# ls6 heads?



## bassist3453 (Apr 9, 2008)

would i benefit from a set of ls6 heads on my 04 goat? i dont know if the heads are even a different casting than the ls1 piece. anyway ive seen sets for cheap on ebay, wondering if its worth the money. if its even worth 30 hp id do it. it would come after: slp headers, magnaflow exhaust, lingenfelter intake, bbk tb, comp cam.


----------



## GM4life (Mar 18, 2007)

In a way yes but how much don't know. A true LS6 head had lighter valves, stronger springs. The casting number was 243 the LS1 is a 241. You can benifit with LS6 heads they offered better flow intake and the exhaust side and higher compression 10.9 I think. I can't tell you how much of a gain you would see because the LS6 had a cam that worked with the heads. Also I don't know for sure that some LS6's came with shorter or longer valves to work with the small base circle cam, so the correct pushrod lenght is requred.


----------



## mr.gto (Jul 2, 2008)

didnt the 04 GTO come with the LS6 heads?
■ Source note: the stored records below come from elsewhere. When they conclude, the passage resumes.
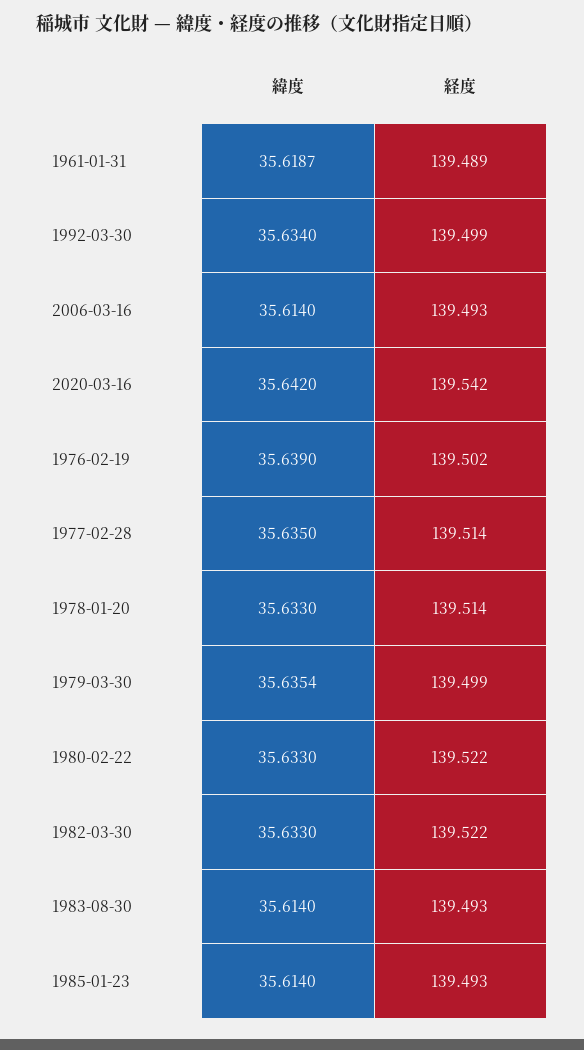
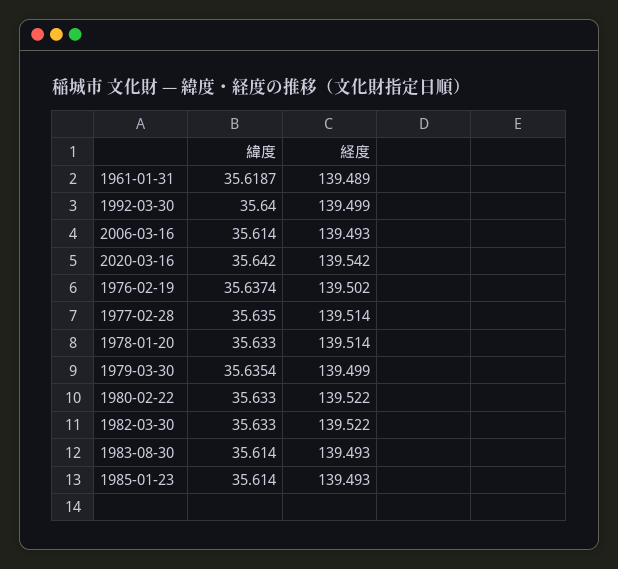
  {
    "緯度": {
      "1961-01-31": 35.6187,
-     "1992-03-30": 35.634,
+     "1992-03-30": 35.64,
      "2006-03-16": 35.614,
      "2020-03-16": 35.642,
-     "1976-02-19": 35.639,
+     "1976-02-19": 35.6374,
      "1977-02-28": 35.635,
      "1978-01-20": 35.633,
      "1979-03-30": 35.6354,
      "1980-02-22": 35.633,
      "1982-03-30": 35.633,
      "1983-08-30": 35.614,
      "1985-01-23": 35.614
    },
    "経度": {
      "1961-01-31": 139.489,
      "1992-03-30": 139.499,
      "2006-03-16": 139.493,
      "2020-03-16": 139.542,
      "1976-02-19": 139.502,
      "1977-02-28": 139.514,
      "1978-01-20": 139.514,
      "1979-03-30": 139.499,
      "1980-02-22": 139.522,
      "1982-03-30": 139.522,
      "1983-08-30": 139.493,
      "1985-01-23": 139.493
    }
  }

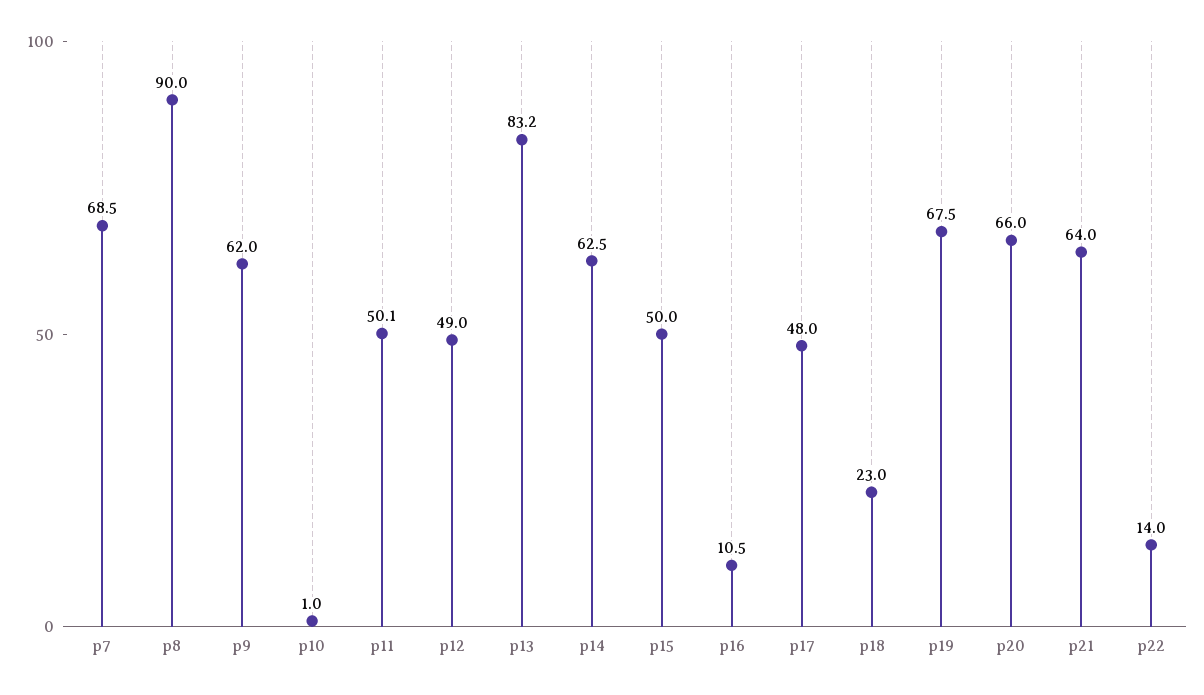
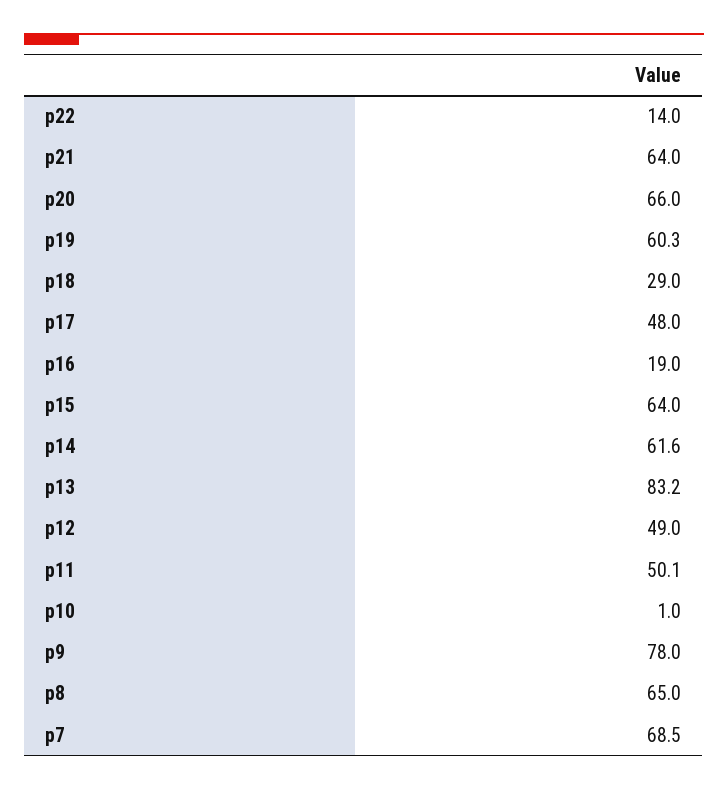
  {
    "p7": 68.5,
-   "p8": 90,
+   "p8": 65,
-   "p9": 62,
+   "p9": 78,
    "p10": 1,
    "p11": 50.1,
    "p12": 49,
    "p13": 83.2,
-   "p14": 62.5,
+   "p14": 61.6,
-   "p15": 50,
+   "p15": 64,
-   "p16": 10.5,
+   "p16": 19,
    "p17": 48,
-   "p18": 23,
+   "p18": 29,
-   "p19": 67.5,
+   "p19": 60.3,
    "p20": 66,
    "p21": 64,
    "p22": 14
  }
Much like the 01-02 Camaro SS? or Z28?


----------



## GM4life (Mar 18, 2007)

No "LS6" block and intake.


----------



## mr.gto (Jul 2, 2008)

oh i see nvm. lol i guess if it came with the heads if would be an ls6 haha!


----------



## jradke123 (Apr 18, 2008)

hey man i just got some edelbrock heads put on my car before the accident and they were amazing a lil expensive but well well worth it


----------



## bassist3453 (Apr 9, 2008)

which edelbrock heads? im guessing the less wild option. how do they compare to the ls6 heads? id like to see the flow chart of the ls6 heads to compare to the edelbrock piece.


----------



## adearmas2 (Jan 2, 2006)

With no other mods in your car your logical choices would be Trick Flow 215's or AFR 205's. If you do heads may as well get a nice cam to go along with these. A low cost alternative are Patriot Performance Heads. They have ported LS1 heads and ported LS6 heads from Stage I to Stage III.


----------



## bassist3453 (Apr 9, 2008)

im trying to go for a mild, affordable build. afr and trickflow make nice stuff but they want upwards of 2g for a set of heads. i can find brand new stock ls6 243 castings on ebay for like $600. thats why i want them, otherwise id be all over afr 205s in a heartbeat.


----------



## svede1212 (Nov 1, 2005)

trickflows with the goodies are getting over $2,500. pushrods, gaskets, etc plus $2,300 heads and shipping. get those 243s ported and you can pick up 30hp easy


----------